Every one of these acts, and much, much more were performed in COINTELPRO, with the help of the FBI and local police departments. In order to get an idea of how extensive the FBI’s efforts were, and for evidence of what we have described above, one should visit the FBI’s reading room, in person or online. foia.fbi.gov/foiaindex.htm .

photo credit: Panther 1619

photo credit: Panther 1619

You maybe surprised at some of the names the FBI has in its file index as part of COINTELPRO or other surveillance programs. The list includes several celebrities www.fbi-files.com/celebrities/index.html who the Bureau feared could move the public in ways counter to the desired direction of the status quo. Many of the most famous were White actors. The same fear exists today for Hip-hop artists who may have the most loyal fans in all of the entertainment industry.

The NYPD’s program is already being described as illegal and unconstitutional. Many believe that the program represents “profiling” – a practice that is increasingly coming under fire. It will be interesting to see if civil libertarians or the liberals and progressives which dominate the industry will come to the aid of the Hip-Hop community and defend them from what at the very least, is a massive invasion of privacy and at the most, an act of war.

We advise that Hip-hop artists should not be surprised to find little support from the labels that employ their services. For years, several record executives have been handing over marketing plans and providing information on a variety of artists to federal law enforcement officials. And on the local level, we know of at least two record label executives who have silent alarm buttons in their offices that connect them to the NYPD, in the case of an emergency or violent altercation. Of course these record label execs have their own artists in mind as the likely perpetrators of aggression.

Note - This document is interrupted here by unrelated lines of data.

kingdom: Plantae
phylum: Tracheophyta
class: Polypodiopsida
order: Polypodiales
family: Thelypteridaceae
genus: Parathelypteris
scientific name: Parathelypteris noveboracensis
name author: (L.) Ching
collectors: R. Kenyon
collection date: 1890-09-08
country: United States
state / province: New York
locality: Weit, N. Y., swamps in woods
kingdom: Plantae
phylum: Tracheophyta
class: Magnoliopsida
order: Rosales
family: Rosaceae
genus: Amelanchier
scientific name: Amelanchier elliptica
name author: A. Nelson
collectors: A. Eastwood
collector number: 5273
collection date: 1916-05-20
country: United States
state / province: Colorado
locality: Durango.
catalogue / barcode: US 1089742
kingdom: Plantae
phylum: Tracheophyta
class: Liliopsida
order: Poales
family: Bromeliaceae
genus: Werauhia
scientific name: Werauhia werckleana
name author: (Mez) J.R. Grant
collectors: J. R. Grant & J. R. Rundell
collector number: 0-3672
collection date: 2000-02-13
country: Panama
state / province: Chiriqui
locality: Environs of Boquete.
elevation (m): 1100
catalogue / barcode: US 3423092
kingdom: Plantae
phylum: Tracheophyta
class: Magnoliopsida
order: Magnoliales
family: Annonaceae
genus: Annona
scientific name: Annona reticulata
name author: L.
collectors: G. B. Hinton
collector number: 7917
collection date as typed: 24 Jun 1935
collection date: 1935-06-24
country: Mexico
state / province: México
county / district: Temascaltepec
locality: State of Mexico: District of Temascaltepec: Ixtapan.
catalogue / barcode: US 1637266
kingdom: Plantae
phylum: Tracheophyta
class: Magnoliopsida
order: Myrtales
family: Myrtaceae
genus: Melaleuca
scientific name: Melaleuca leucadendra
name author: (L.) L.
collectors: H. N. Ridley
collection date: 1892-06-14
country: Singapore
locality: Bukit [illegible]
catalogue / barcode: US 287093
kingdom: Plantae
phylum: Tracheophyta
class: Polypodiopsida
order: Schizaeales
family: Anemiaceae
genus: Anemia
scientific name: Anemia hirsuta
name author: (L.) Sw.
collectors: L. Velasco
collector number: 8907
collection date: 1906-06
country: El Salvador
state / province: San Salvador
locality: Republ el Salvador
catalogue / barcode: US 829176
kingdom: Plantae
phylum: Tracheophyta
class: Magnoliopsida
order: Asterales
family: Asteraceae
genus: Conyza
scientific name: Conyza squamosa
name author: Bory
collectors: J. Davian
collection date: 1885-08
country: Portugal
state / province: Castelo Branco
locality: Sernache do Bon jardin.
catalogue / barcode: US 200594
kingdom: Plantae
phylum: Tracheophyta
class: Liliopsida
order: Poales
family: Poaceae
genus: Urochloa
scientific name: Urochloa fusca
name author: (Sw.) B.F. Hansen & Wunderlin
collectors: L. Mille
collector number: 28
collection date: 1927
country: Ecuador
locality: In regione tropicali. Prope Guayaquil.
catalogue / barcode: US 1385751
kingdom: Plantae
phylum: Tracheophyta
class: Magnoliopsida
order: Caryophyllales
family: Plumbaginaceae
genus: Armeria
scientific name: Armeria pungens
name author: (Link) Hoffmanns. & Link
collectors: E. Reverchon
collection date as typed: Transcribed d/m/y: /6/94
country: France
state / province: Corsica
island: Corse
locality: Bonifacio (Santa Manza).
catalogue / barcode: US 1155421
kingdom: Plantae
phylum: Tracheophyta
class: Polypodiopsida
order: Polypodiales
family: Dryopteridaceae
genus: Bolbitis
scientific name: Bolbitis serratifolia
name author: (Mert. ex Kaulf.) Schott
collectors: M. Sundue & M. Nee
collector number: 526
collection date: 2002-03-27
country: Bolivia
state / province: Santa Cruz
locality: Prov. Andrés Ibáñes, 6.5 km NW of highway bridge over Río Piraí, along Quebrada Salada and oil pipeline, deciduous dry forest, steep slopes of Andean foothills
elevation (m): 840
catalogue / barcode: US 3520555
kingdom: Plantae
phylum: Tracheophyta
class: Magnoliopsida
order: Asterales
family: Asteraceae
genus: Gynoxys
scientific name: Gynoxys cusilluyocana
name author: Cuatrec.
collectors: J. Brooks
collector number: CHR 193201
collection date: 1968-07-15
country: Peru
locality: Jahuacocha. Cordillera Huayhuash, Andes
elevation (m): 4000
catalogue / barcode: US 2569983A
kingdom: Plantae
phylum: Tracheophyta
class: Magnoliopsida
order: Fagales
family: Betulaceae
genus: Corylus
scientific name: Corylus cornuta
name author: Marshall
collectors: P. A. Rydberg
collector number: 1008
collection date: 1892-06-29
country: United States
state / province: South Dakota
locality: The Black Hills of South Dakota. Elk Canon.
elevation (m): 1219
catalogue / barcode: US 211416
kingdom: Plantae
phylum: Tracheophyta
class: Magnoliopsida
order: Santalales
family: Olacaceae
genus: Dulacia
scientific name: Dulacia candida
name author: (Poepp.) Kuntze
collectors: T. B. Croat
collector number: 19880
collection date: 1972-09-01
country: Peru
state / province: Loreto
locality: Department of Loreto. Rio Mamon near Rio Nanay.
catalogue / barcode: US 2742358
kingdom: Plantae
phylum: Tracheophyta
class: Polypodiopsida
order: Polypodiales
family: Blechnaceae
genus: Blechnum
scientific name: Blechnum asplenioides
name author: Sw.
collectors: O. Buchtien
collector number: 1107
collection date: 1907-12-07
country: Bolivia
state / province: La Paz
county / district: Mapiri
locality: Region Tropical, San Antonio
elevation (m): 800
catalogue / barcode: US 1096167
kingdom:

Which leads us to a final point. If the Hip-Hop community is going to avoid the mistakes that the targets of COINTELPRO previously made, they will have to 1) begin to question their “friendships” with record label executives, lawyers and business managers who seem to have no problem providing privileged information to law enforcement officers 2) compare notes with one another 3) discontinue their recently increased leaning toward public disputes, 4) End any activities that can be construed as illegal and 5) they must seek ways to peacefully resolve conflicts and unite.

That is a tall order for rappers with enormous egos, and a disrespect for history, but if lives are to be saved today, a major change in the thinking of Hip-Hop artists and some of their fans must take place, in a hurry.

In light of the NYPD’s new program, if anybody can’t see what is happening by now, we don’t know what else will get their attention, before it is too late.

The more things change the more they stay the same. Hip-Hop…meet COINTELPRO.